◆ Task description
Show every line of the records below that contains the word "jsou".

◆ Task input
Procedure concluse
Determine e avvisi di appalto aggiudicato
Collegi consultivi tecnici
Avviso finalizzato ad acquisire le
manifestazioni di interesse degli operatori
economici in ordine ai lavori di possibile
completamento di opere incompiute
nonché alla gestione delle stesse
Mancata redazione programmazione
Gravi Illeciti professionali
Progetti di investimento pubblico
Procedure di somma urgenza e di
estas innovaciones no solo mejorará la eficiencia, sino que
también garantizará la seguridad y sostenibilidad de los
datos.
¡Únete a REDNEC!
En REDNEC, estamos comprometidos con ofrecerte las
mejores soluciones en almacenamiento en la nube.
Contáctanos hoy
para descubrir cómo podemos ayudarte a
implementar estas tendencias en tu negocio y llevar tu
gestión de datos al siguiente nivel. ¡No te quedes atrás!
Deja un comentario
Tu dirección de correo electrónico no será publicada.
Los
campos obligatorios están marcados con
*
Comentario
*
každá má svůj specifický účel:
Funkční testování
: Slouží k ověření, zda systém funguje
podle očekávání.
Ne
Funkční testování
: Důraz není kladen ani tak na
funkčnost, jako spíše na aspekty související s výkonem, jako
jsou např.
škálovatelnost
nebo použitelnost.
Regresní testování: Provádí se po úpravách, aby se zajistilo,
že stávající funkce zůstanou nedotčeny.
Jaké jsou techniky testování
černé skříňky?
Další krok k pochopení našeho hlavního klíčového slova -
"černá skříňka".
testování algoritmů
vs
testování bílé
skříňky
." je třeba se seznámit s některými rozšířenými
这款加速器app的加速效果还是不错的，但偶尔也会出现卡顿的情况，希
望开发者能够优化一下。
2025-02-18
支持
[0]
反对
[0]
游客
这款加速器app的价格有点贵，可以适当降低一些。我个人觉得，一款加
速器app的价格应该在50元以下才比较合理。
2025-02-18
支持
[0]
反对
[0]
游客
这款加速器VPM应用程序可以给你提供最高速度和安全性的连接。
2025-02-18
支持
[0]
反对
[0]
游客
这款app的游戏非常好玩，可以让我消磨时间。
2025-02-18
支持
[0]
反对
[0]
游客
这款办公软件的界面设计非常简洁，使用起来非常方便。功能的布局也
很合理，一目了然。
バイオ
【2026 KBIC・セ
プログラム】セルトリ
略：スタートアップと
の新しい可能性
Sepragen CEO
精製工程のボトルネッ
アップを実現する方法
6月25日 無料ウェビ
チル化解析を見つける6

◆ Answer box
jsou např.
Jaké jsou techniky testování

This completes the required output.